DATA EXTRACT ->

● ● ● ●

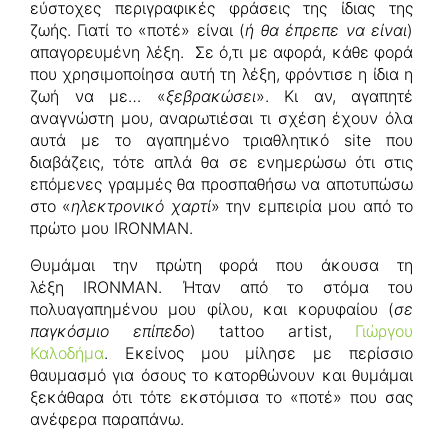
εύστοχες περιγραφικές φράσεις της ίδιας της
ζωής. Γιατί το «ποτέ» είναι (
ή θα έπρεπε να είναι
)
απαγορευμένη λέξη. Σε ό,τι με αφορά, κάθε φορά
που χρησιμοποίησα αυτή τη λέξη, φρόντισε η ίδια η
ζωή να με… «
ξεβρακώσει
». Κι αν, αγαπητέ
αναγνώστη μου, αναρωτιέσαι τι σχέση έχουν όλα
αυτά με το αγαπημένο τριαθλητικό site που
διαβάζεις, τότε απλά θα σε ενημερώσω ότι στις
επόμενες γραμμές θα προσπαθήσω να αποτυπώσω
στο «
ηλεκτρονικό χαρτί
» την εμπειρία μου από το
πρώτο μου IRONMAN.
Θυμάμαι την πρώτη φορά που άκουσα τη
λέξη IRONMAN. Ήταν από το στόμα του
πολυαγαπημένου μου φίλου, και κορυφαίου (
σε
παγκόσμιο επίπεδο
) tattoo artist,
Γιώργου
Καλοδήμα
. Εκείνος μου μίλησε με περίσσιο
θαυμασμό για όσους το κατορθώνουν και θυμάμαι
ξεκάθαρα ότι τότε εκστόμισα το «ποτέ» που σας
ανέφερα παραπάνω.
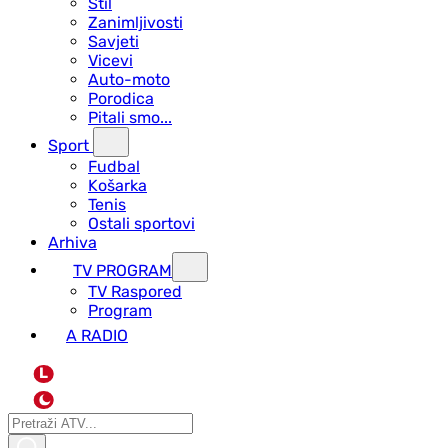
Stil
Zanimljivosti
Savjeti
Vicevi
Auto-moto
Porodica
Pitali smo...
Sport
Fudbal
Košarka
Tenis
Ostali sportovi
Arhiva
TV PROGRAM
ТV Raspored
Program
A RADIO
L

● ● ● ●

WHAT TO WORK ON ->
Pictures are to be left out; the listing above is otherwise to be copied exactly.

ANSWER BOX ->
εύστοχες περιγραφικές φράσεις της ίδιας της
ζωής. Γιατί το «ποτέ» είναι (
ή θα έπρεπε να είναι
)
απαγορευμένη λέξη. Σε ό,τι με αφορά, κάθε φορά
που χρησιμοποίησα αυτή τη λέξη, φρόντισε η ίδια η
ζωή να με… «
ξεβρακώσει
». Κι αν, αγαπητέ
αναγνώστη μου, αναρωτιέσαι τι σχέση έχουν όλα
αυτά με το αγαπημένο τριαθλητικό site που
διαβάζεις, τότε απλά θα σε ενημερώσω ότι στις
επόμενες γραμμές θα προσπαθήσω να αποτυπώσω
στο «
ηλεκτρονικό χαρτί
» την εμπειρία μου από το
πρώτο μου IRONMAN.
Θυμάμαι την πρώτη φορά που άκουσα τη
λέξη IRONMAN. Ήταν από το στόμα του
πολυαγαπημένου μου φίλου, και κορυφαίου (
σε
παγκόσμιο επίπεδο
) tattoo artist,
Γιώργου
Καλοδήμα
. Εκείνος μου μίλησε με περίσσιο
θαυμασμό για όσους το κατορθώνουν και θυμάμαι
ξεκάθαρα ότι τότε εκστόμισα το «ποτέ» που σας
ανέφερα παραπάνω.
Stil
Zanimljivosti
Savjeti
Vicevi
Auto-moto
Porodica
Pitali smo...
Sport
Fudbal
Košarka
Tenis
Ostali sportovi
Arhiva
TV PROGRAM
ТV Raspored
Program
A RADIO
L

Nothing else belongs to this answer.